Sherlock lets John stare for a long time, longer than John would have expected--time wasted, inefficiency, hurry up before dust gets inside. "John," Sherlock says finally.
"Sorry," John mutters, shaking himself. He pulls his tri-wing screwdriver out of his trouser pocket and presses his thumb to the fingerprint lock. It clicks, and the smallest of the three screwdriver heads snaps out of the handle. He unscrews the little strips of metal that attach the ribs to Sherlock’s spine, handing the screws to Sherlock to hold.
John takes the bottom rib carefully between fingers and thumb and pulls at it. It resists, but after a minute it pulls out. The second rib takes more tugging. John turns his right palm sideways, bracing it more firmly against Sherlock’s side, fingers curling around. Finally the rib budges and John extracts it carefully, the arc of metal snaking out from the inside of Sherlock’s body. He looks at the place where his hand meets Sherlock’s skin and freezes, unable to look away.
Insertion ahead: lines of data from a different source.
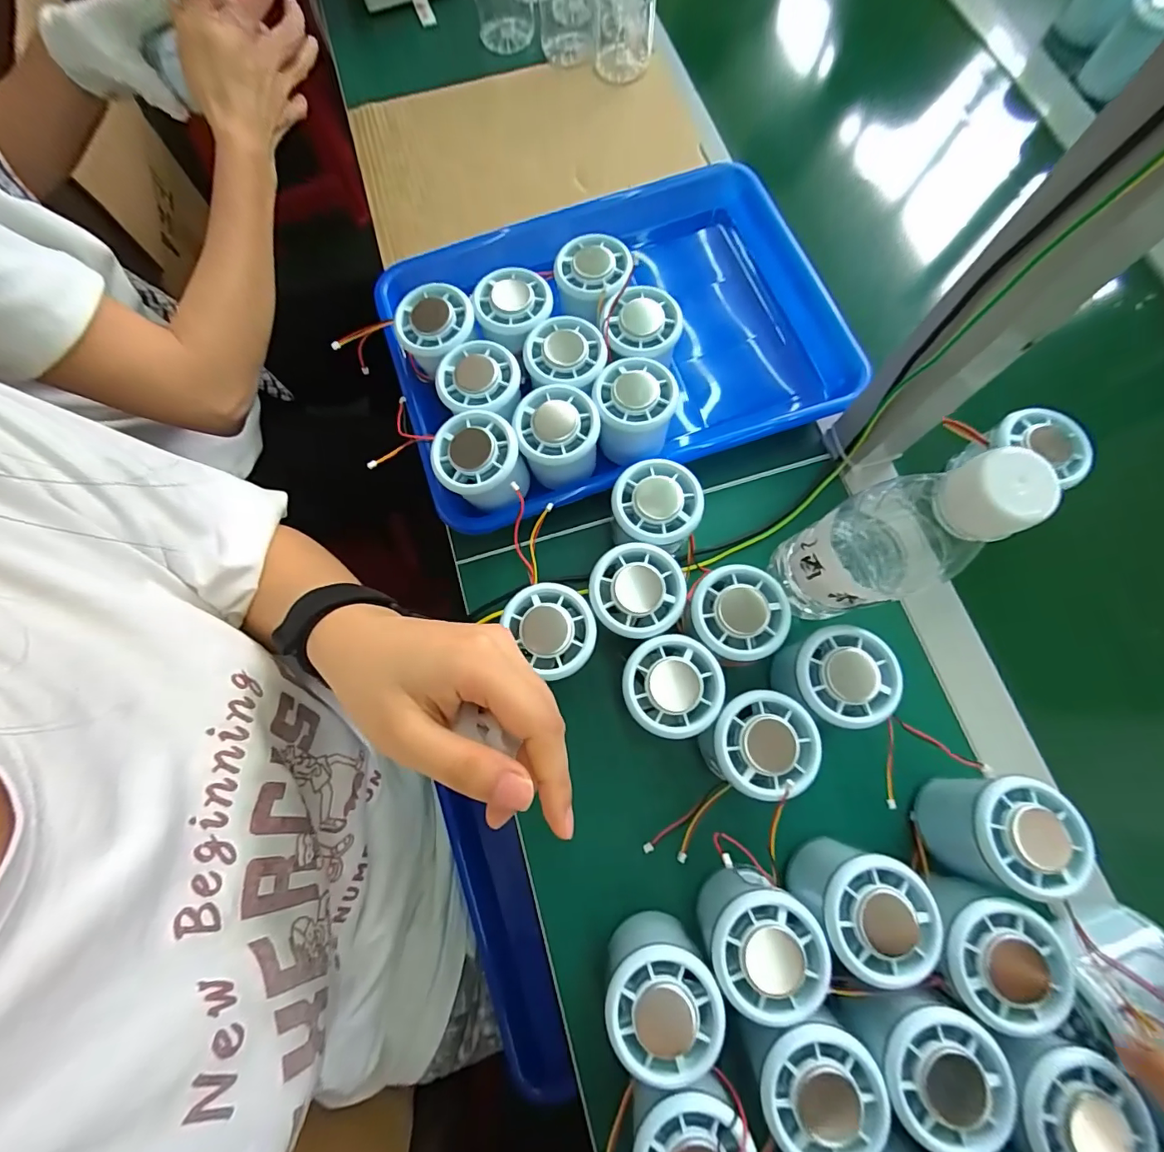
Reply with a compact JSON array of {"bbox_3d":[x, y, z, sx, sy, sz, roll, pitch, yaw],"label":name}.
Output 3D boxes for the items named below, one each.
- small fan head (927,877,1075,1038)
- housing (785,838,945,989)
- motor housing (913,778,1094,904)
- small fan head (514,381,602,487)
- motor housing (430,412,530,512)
[{"bbox_3d":[0.213,0.201,0.262,0.056,0.047,0.060,-30,76,-7],"label":"small fan head"},{"bbox_3d":[0.151,0.179,0.268,0.057,0.053,0.055,0,75,1],"label":"housing"},{"bbox_3d":[0.234,0.142,0.278,0.051,0.060,0.055,0,75,1],"label":"motor housing"},{"bbox_3d":[-0.016,-0.092,0.341,0.054,0.049,0.058,-10,75,-2],"label":"small fan head"},{"bbox_3d":[-0.068,-0.074,0.334,0.055,0.044,0.059,0,75,1],"label":"motor housing"}]

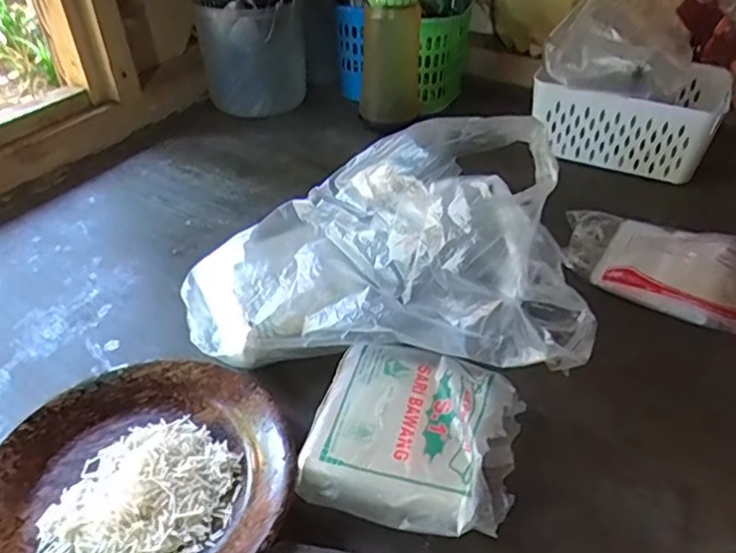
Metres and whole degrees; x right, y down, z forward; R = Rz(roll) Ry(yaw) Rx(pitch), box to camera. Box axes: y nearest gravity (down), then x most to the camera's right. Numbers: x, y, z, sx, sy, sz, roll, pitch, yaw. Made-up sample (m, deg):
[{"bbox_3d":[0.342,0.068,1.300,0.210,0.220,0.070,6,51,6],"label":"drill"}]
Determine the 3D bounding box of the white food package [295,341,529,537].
[{"bbox_3d":[0.031,0.101,0.389,0.129,0.054,0.114,8,40,10],"label":"white food package"}]

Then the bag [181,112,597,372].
[{"bbox_3d":[0.012,-0.017,0.451,0.291,0.152,0.158,8,40,10],"label":"bag"}]

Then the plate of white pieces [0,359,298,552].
[{"bbox_3d":[-0.141,0.132,0.371,0.180,0.025,0.183,0,39,0],"label":"plate of white pieces"}]

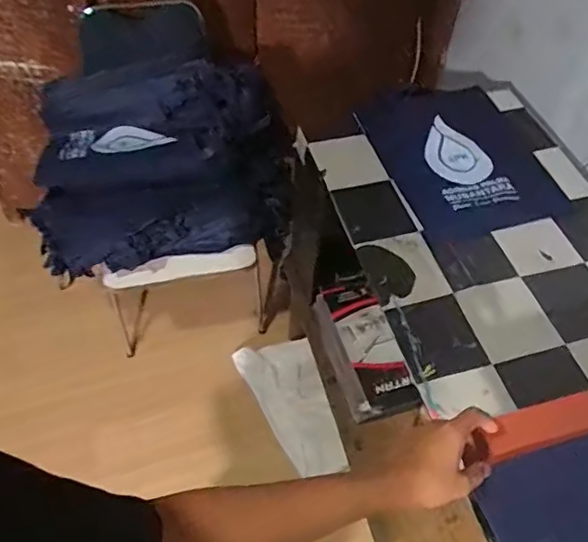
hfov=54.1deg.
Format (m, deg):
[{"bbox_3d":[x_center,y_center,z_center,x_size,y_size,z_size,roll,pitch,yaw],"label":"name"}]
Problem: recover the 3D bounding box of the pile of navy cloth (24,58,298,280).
[{"bbox_3d":[-0.322,-0.270,1.421,0.621,0.337,0.417,-3,51,-4],"label":"pile of navy cloth"}]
John had thought, when he started to notice his attraction to Sherlock, that it was a product of how human Sherlock is, that it was only happening because Sherlock is an attractive man and John spends far too much time with him, that it only hits John when he forgets that Sherlock is a robot. But here John is with Sherlock’s wiring on display and his steel ribs in John’s hand, and John is looking at his hand on Sherlock’s hip and wanting to tug him backward, bury his face in Sherlock’s back.
John has done what he never thought he’d do, broken one of the most important rules. He wants a robot in all the wrong ways. Not just because this robot is so easily mistaken for human, but because John knows he’s a robot. Because he's Sherlock.